*WHAT YOU WILL DO:* What is the number of lines in the listing that contain "commands"? Give that number only.

*RECORDS TO USE:*
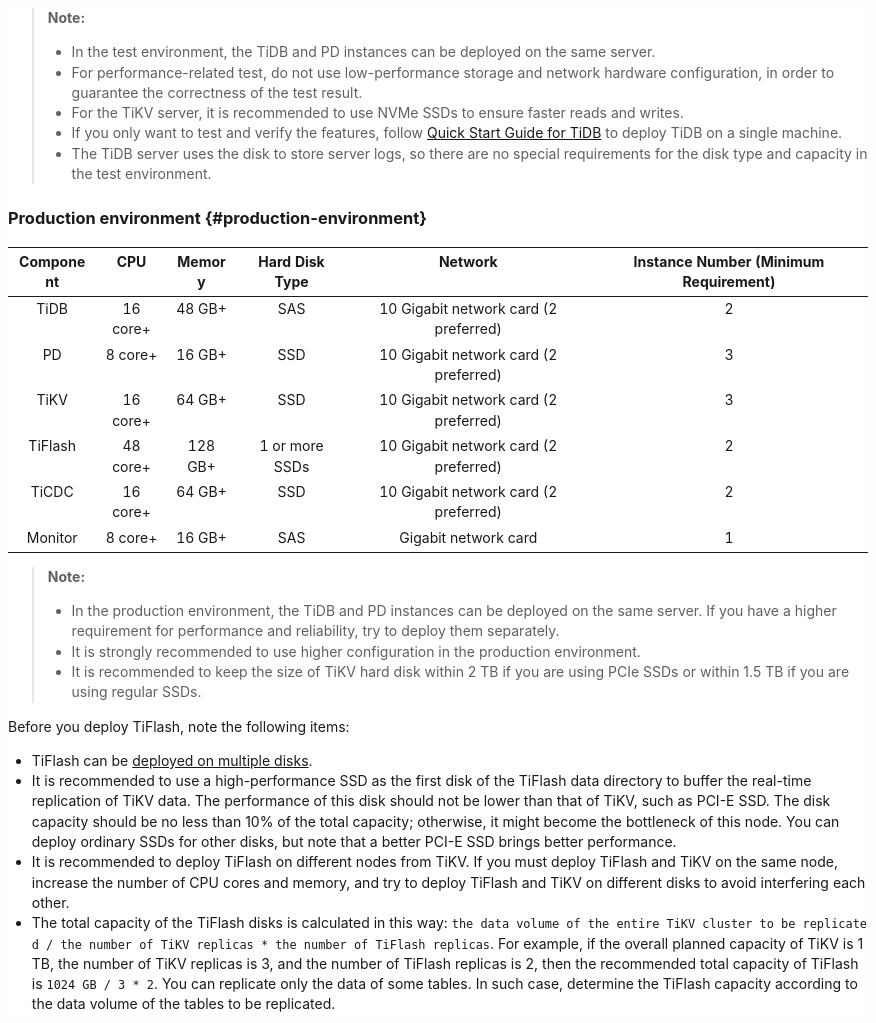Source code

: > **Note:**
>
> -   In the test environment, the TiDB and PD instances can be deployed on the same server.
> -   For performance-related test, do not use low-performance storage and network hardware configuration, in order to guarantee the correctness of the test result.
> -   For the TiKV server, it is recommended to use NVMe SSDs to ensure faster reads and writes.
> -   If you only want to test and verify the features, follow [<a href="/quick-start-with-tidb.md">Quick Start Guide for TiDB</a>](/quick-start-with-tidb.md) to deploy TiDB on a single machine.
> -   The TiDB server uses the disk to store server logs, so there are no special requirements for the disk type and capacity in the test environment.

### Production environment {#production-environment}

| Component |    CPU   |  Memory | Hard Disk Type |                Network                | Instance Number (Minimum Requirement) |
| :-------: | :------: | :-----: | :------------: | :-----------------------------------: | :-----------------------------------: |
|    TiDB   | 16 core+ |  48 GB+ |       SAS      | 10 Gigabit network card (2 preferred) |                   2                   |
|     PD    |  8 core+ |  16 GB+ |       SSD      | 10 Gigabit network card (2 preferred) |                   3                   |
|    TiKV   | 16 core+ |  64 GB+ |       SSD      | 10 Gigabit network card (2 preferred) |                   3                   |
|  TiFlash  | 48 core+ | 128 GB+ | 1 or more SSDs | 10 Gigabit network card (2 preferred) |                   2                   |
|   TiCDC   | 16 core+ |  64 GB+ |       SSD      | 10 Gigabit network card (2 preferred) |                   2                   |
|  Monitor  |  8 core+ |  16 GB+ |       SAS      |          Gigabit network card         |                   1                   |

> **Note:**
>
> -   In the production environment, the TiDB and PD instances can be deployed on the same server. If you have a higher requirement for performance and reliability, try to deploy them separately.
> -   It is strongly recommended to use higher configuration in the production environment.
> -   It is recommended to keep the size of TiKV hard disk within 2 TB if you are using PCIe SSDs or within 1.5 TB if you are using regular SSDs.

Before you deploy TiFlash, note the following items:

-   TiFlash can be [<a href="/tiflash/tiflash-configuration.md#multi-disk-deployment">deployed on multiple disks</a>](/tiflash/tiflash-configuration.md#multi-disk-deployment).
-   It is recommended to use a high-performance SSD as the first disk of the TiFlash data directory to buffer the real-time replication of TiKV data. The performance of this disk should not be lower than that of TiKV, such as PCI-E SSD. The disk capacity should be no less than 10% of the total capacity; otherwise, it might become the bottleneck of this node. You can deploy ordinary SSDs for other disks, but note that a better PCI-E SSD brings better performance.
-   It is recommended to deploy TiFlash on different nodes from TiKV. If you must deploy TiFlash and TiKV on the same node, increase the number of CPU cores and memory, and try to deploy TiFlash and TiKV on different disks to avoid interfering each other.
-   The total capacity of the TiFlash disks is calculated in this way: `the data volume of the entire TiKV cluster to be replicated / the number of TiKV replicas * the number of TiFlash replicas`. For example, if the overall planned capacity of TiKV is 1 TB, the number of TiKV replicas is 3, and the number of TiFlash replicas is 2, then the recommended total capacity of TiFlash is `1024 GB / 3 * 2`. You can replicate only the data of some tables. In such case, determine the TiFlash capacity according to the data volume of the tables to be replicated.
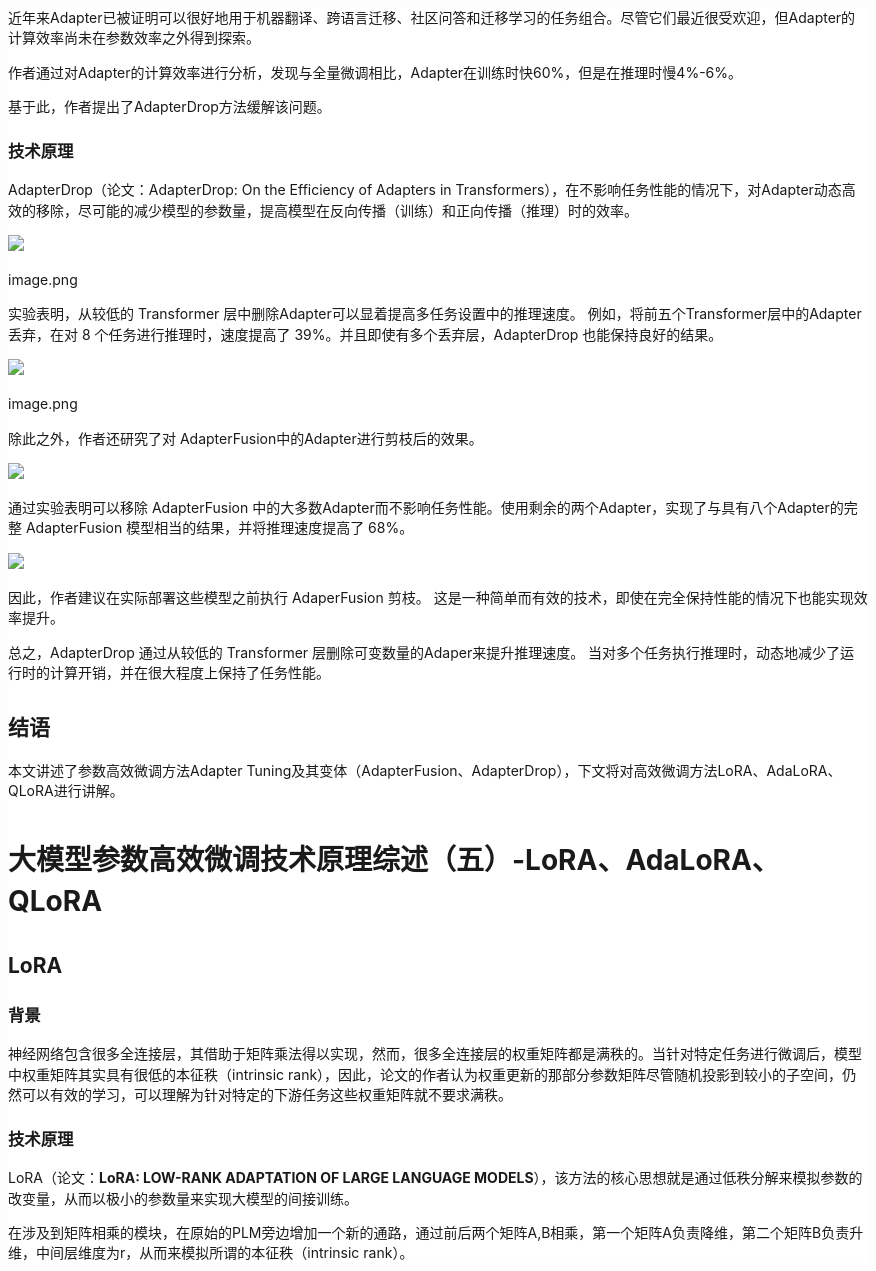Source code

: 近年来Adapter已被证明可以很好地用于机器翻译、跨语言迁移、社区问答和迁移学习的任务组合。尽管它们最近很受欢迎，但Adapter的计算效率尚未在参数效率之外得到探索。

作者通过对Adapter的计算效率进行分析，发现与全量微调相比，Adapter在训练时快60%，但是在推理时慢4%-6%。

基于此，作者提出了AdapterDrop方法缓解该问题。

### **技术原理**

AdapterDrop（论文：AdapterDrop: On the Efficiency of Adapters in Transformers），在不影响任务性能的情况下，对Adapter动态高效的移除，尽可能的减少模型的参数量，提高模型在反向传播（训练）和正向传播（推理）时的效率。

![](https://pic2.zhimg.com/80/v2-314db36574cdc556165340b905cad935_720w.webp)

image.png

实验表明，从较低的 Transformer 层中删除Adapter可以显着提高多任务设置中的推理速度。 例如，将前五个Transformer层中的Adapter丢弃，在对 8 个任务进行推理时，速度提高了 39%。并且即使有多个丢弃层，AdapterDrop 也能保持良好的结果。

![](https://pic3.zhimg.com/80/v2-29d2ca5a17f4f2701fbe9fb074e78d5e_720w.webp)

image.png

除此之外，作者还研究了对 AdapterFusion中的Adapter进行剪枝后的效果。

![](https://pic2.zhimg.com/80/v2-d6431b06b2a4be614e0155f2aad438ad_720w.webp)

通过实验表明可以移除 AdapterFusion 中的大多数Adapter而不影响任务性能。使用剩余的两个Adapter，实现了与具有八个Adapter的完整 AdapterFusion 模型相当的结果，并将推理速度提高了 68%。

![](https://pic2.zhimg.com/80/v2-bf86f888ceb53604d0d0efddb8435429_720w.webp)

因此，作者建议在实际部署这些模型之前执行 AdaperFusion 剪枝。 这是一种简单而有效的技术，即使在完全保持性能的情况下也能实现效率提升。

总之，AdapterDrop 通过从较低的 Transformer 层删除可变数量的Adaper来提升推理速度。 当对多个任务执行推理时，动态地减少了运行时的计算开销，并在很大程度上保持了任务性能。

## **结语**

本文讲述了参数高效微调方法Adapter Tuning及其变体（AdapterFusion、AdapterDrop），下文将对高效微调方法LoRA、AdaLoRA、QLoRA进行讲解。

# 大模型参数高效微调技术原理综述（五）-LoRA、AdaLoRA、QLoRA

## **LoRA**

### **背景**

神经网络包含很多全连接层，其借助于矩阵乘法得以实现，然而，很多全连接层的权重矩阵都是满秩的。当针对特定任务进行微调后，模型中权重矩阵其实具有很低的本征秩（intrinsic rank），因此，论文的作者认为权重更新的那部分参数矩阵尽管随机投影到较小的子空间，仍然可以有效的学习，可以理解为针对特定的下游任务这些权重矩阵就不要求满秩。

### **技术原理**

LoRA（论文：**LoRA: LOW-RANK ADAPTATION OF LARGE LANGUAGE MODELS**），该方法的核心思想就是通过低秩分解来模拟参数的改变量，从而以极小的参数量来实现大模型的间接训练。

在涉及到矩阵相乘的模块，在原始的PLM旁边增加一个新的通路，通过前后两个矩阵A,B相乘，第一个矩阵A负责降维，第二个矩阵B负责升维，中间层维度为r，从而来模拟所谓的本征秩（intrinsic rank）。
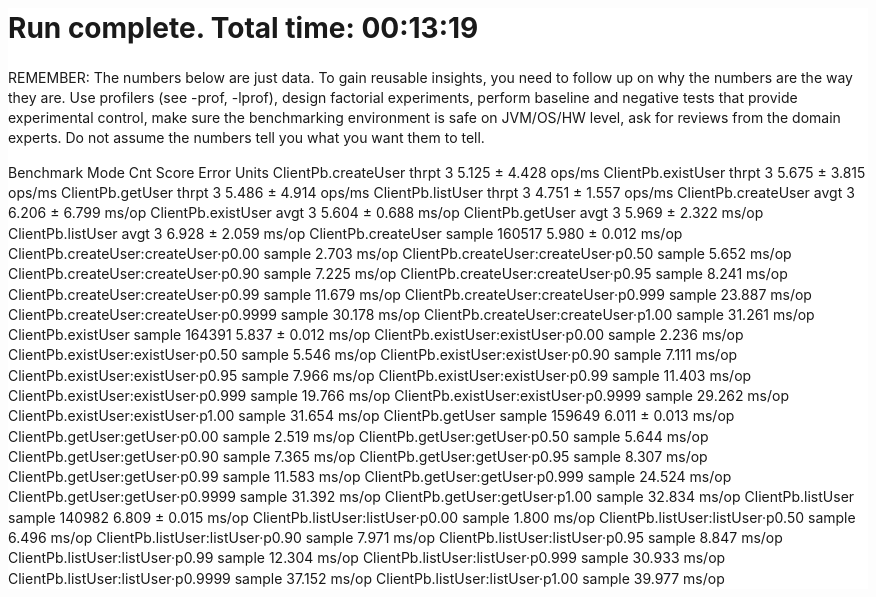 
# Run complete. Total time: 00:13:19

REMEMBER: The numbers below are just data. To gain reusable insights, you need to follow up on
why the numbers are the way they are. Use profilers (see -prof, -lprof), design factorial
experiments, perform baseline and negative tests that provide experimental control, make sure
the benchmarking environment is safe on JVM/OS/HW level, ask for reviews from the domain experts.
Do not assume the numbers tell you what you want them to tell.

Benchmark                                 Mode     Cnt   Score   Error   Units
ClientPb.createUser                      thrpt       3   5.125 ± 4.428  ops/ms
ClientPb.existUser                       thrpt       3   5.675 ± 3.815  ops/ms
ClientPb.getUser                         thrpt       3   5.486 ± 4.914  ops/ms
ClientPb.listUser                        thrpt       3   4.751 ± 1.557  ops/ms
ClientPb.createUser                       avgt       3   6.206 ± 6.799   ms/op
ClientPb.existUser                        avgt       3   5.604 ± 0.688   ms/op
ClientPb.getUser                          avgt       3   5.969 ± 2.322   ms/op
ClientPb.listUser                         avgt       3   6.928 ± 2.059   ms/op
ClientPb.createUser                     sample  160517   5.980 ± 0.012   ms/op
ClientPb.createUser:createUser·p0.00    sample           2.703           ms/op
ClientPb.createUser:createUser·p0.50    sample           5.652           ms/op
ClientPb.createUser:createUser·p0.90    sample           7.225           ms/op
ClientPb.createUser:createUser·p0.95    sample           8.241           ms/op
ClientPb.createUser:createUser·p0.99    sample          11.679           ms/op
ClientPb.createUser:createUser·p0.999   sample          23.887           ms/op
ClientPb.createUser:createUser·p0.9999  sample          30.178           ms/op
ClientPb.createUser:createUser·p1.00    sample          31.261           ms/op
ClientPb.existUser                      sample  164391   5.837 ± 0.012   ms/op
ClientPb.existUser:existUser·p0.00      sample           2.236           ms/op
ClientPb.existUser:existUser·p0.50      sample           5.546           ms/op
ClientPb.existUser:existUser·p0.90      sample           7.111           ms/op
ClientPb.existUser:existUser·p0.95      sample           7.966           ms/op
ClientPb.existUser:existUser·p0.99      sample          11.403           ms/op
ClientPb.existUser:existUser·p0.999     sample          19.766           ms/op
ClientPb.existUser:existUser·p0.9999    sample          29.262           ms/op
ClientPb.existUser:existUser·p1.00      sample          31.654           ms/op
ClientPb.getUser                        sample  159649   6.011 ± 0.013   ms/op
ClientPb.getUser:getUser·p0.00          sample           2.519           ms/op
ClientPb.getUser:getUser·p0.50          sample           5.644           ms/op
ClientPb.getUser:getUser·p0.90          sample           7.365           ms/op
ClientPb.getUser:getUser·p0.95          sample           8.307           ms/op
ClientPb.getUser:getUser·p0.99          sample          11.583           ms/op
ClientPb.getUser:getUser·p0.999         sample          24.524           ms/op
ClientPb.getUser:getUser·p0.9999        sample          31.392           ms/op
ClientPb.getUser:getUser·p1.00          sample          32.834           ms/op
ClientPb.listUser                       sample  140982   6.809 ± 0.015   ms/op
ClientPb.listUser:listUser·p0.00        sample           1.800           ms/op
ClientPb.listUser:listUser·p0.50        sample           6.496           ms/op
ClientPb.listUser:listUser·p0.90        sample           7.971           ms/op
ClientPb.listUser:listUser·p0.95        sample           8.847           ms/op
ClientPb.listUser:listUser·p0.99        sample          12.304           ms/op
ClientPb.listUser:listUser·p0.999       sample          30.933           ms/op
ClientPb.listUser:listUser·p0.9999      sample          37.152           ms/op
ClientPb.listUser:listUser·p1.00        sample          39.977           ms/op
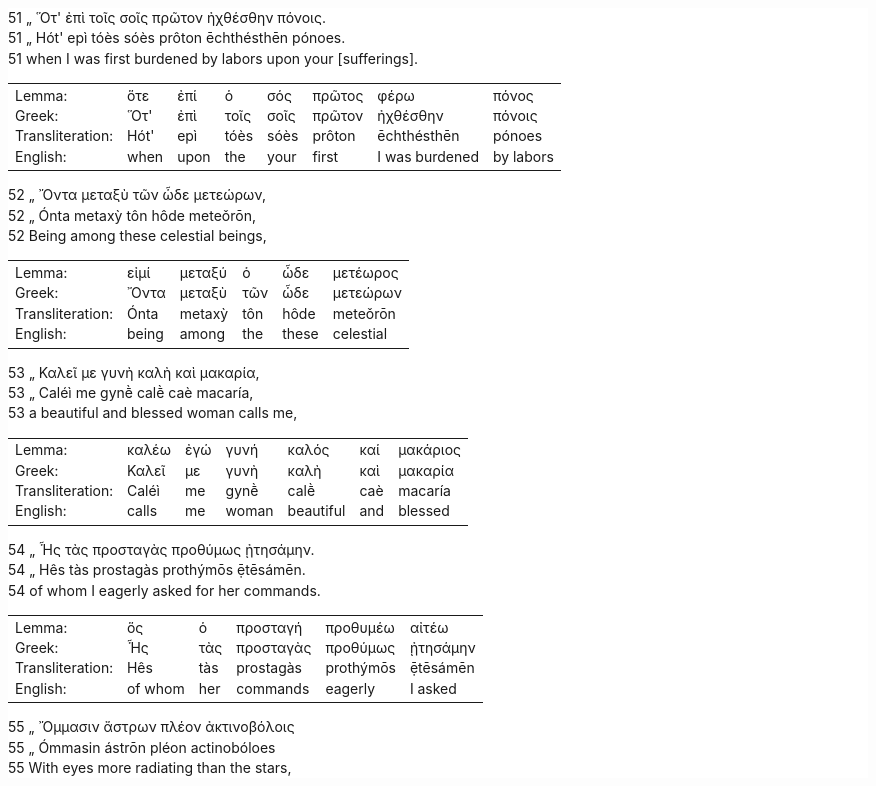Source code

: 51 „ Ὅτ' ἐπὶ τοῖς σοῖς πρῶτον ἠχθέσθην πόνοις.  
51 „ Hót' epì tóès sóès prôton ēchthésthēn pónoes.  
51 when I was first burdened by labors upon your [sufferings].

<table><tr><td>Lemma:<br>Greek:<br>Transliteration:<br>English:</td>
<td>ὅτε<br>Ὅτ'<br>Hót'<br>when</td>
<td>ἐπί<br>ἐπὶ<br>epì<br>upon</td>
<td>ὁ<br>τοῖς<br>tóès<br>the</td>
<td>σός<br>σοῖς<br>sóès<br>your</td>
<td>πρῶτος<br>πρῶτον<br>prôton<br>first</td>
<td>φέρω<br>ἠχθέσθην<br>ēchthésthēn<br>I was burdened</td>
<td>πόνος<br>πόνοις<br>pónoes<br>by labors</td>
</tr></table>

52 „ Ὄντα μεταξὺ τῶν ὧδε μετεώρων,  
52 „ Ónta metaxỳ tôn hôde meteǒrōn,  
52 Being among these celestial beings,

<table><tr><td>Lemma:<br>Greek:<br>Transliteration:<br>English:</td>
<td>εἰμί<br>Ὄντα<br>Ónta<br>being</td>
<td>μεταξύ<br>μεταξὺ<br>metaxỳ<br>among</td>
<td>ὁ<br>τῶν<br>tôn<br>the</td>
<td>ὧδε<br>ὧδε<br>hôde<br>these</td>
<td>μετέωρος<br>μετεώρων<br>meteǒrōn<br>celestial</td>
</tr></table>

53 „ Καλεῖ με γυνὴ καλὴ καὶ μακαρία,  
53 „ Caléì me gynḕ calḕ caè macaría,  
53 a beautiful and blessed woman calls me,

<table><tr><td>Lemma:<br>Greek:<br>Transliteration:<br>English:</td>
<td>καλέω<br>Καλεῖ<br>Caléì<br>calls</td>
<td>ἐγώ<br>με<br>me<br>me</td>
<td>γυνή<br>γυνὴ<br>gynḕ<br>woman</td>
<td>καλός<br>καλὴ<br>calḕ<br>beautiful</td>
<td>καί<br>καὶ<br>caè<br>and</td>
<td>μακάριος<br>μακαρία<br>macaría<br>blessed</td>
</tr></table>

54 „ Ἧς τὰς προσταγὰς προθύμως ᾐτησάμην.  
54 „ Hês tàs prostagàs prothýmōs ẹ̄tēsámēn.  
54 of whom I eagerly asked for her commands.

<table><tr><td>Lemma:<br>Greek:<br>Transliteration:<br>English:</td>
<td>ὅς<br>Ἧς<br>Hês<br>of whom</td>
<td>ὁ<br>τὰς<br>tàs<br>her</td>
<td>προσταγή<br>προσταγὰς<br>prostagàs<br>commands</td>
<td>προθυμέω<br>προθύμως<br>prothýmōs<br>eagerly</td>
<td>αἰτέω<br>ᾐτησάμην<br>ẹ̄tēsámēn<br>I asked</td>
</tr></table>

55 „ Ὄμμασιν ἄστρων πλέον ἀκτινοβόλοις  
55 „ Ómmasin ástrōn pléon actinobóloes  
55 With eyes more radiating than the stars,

*ANSWER BELOW:* 2